What happened is that a sparse model met an unusual memory tier that could hold its enormous body while the GPU handled the most time-sensitive organs.
i.e. the bulk of the sparse expert weights live in a larger, cheaper memory tier and are pulled into the computation as needed.
This worked because Kimi K2.5 is a Mixture-of-Experts model, so it has 1T total parameters but activates only 32B per token.
The RTX 3060’s 12GB VRAM holds latency-sensitive parts like routing, attention, dense layers, and shared experts.
The huge expert weights sit in Optane PMem, configured as RAM, while 192GB DDR4 ECC acts as cache.
He is using 6 Optane PMem (DCPMM) sticks. This retired memory format was made to bridge DRAM and SSD performance. The 768GB Optane configuration, using 6x128GB modules, does beat the best NVMe SSDs on latency by a wide margin, but remains 2x to 3x slower than DRAM.
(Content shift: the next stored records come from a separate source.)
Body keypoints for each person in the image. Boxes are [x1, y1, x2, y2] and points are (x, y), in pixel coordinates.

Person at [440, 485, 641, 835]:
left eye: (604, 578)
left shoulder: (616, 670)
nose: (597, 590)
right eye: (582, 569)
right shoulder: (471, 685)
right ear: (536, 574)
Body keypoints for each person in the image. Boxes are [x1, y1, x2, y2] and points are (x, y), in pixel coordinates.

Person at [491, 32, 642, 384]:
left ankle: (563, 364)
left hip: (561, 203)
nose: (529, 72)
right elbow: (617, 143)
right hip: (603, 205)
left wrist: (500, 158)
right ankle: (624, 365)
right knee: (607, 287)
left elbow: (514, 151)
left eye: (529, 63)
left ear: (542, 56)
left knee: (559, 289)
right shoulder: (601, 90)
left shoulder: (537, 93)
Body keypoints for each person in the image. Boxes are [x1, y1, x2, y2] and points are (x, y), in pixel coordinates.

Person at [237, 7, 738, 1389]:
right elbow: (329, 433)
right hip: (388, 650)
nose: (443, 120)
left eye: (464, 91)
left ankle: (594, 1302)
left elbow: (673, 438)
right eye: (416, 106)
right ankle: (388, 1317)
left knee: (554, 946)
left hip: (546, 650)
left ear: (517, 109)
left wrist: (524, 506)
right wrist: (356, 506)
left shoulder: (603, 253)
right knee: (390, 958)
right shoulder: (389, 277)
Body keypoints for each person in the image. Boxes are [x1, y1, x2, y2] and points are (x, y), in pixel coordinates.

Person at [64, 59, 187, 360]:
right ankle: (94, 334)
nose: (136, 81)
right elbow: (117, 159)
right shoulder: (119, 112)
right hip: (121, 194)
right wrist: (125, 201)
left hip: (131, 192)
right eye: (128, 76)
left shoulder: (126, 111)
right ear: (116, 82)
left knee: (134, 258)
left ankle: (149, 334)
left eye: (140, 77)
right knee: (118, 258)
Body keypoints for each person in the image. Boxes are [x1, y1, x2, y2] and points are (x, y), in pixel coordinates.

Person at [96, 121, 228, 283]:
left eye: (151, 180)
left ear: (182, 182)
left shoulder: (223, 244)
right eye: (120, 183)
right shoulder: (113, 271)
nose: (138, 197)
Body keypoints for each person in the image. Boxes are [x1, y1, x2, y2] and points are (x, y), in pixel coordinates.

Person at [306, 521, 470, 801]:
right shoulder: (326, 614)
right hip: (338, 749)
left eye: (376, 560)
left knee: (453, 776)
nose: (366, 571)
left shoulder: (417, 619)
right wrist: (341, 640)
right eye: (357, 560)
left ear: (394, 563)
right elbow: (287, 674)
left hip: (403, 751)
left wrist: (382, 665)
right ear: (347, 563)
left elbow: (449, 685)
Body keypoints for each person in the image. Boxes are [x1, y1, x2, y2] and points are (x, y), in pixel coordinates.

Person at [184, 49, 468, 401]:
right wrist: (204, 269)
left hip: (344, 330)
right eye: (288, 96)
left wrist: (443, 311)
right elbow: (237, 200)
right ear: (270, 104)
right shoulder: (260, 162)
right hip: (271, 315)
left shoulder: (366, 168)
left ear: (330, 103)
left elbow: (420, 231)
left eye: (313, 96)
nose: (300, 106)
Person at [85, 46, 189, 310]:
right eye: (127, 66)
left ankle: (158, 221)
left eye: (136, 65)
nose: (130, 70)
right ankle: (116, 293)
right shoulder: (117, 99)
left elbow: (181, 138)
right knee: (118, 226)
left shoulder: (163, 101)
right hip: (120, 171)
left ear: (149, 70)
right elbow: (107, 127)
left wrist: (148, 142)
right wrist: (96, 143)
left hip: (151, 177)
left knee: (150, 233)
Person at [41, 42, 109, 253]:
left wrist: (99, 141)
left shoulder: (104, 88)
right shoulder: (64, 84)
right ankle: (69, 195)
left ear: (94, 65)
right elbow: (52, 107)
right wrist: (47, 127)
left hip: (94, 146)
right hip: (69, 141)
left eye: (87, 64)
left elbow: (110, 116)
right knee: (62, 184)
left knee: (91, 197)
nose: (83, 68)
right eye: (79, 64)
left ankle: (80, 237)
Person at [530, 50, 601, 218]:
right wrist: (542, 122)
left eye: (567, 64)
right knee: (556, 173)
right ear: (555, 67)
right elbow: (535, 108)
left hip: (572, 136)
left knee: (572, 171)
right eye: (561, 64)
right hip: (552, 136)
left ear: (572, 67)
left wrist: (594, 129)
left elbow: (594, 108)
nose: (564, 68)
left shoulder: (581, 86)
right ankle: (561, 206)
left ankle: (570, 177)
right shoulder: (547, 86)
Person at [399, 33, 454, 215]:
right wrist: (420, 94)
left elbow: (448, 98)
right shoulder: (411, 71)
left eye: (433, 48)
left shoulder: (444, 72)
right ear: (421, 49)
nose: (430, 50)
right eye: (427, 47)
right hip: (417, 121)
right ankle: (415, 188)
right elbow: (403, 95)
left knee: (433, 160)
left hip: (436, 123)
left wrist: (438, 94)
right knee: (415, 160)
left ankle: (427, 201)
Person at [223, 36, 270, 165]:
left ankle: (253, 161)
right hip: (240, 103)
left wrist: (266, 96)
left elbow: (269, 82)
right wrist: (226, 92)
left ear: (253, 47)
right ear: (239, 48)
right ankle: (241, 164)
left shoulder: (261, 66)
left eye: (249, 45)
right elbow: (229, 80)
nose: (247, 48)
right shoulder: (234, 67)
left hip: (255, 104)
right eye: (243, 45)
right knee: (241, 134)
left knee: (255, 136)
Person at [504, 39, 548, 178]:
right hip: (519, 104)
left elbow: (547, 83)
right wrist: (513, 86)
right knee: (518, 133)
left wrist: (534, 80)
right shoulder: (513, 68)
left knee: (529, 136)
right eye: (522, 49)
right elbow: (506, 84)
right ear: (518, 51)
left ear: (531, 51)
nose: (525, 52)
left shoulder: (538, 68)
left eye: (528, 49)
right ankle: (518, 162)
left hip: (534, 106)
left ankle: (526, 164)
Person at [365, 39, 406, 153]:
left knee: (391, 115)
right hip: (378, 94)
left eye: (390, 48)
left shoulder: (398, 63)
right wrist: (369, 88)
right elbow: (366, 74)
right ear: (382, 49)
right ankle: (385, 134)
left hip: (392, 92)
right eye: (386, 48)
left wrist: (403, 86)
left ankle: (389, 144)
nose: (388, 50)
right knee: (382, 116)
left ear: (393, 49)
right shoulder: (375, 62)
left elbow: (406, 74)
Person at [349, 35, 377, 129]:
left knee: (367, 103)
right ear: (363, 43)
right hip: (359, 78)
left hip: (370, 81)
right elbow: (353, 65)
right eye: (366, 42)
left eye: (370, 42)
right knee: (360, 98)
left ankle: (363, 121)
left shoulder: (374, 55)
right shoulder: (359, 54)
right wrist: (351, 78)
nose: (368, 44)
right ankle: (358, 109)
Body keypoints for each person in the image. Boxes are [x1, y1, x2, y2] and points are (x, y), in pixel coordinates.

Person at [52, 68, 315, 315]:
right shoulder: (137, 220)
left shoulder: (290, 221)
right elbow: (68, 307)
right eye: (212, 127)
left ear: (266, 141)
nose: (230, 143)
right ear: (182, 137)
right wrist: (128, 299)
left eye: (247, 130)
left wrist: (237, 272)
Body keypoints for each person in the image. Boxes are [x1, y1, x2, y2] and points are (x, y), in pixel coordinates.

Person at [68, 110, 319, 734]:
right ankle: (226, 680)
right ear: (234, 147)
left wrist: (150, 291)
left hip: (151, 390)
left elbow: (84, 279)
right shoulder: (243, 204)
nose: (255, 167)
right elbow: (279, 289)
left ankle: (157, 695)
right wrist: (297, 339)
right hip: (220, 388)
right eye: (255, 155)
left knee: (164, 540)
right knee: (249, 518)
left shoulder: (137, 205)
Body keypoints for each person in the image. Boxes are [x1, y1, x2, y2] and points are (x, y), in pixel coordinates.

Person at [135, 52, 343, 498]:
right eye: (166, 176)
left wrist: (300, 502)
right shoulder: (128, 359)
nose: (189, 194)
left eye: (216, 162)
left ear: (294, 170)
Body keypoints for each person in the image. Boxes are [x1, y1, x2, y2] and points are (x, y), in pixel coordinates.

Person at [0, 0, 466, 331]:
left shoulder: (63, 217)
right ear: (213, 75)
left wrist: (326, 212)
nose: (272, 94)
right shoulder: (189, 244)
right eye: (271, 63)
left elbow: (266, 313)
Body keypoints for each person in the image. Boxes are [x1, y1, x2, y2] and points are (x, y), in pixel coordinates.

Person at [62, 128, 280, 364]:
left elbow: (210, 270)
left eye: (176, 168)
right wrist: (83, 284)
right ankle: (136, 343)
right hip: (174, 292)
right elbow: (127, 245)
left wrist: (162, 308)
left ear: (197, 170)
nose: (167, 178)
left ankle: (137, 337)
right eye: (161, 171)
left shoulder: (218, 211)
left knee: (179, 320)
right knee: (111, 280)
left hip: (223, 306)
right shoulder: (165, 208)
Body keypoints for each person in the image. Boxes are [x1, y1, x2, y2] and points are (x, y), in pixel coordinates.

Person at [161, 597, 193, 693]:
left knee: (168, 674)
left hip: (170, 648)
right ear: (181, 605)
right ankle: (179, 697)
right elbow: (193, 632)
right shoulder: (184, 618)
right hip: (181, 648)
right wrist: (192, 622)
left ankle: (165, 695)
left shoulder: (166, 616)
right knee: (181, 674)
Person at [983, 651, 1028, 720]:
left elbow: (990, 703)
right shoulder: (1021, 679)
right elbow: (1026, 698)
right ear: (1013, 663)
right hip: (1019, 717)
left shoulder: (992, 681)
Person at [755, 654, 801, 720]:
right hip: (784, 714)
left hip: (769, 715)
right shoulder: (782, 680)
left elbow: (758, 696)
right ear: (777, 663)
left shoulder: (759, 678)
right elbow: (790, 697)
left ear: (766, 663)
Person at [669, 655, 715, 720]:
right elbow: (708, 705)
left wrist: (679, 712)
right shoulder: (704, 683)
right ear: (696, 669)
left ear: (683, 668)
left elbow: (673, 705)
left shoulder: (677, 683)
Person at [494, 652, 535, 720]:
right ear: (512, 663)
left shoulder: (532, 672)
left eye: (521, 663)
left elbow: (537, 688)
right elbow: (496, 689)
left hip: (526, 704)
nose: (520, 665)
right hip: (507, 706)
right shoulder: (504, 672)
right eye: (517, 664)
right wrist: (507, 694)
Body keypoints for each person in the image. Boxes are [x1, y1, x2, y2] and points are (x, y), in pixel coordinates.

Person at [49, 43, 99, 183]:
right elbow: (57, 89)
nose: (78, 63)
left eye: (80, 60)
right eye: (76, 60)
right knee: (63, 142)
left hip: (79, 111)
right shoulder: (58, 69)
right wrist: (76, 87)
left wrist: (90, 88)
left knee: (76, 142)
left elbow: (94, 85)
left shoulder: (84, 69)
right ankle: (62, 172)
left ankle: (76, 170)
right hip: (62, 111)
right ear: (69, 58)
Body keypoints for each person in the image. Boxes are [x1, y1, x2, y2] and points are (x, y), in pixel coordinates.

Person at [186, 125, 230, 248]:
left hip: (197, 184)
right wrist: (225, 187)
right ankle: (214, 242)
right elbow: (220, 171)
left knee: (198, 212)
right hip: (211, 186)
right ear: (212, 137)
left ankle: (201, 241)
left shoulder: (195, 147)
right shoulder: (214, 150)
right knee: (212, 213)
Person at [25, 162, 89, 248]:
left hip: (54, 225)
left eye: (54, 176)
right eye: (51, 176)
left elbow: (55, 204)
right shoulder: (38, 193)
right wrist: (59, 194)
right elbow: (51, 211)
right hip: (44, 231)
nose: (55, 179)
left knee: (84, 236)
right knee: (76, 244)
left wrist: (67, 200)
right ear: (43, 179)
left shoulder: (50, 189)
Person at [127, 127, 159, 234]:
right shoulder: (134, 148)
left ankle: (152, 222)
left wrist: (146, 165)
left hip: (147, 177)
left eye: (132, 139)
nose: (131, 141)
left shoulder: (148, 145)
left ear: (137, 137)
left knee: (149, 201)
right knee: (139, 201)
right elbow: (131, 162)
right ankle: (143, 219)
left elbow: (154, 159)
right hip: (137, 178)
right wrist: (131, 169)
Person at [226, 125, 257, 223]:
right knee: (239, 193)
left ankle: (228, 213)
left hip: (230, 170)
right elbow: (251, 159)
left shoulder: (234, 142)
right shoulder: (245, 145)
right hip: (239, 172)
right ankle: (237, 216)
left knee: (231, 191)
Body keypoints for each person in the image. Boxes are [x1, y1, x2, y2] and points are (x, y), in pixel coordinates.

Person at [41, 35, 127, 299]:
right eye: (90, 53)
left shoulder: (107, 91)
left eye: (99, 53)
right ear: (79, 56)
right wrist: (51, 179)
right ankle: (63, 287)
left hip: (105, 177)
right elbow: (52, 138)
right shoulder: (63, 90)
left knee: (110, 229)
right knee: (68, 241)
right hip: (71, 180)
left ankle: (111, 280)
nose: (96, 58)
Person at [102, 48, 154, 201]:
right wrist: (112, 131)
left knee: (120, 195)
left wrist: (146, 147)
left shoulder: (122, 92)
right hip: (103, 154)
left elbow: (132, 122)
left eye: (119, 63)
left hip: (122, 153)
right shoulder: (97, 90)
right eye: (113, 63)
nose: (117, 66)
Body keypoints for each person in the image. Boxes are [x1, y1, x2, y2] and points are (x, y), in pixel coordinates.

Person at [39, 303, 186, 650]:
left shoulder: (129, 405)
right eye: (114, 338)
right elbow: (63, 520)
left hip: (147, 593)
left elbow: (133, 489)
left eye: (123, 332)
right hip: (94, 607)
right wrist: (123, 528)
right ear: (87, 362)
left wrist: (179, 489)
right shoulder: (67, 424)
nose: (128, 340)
llama.cpp handled hybrid GPU/CPU inference, with tensor placement tuned through flags like override-tensor.
The result was roughly 4 tokens/sec, which is slow for chat but impressive for a local 1T-parameter model on cheap retired enterprise hardware.
The DDR4 acted as cache, the Optane acted as a giant memory pool, and llama.cpp pushed routing and other critical tensors onto the 12GB GPU.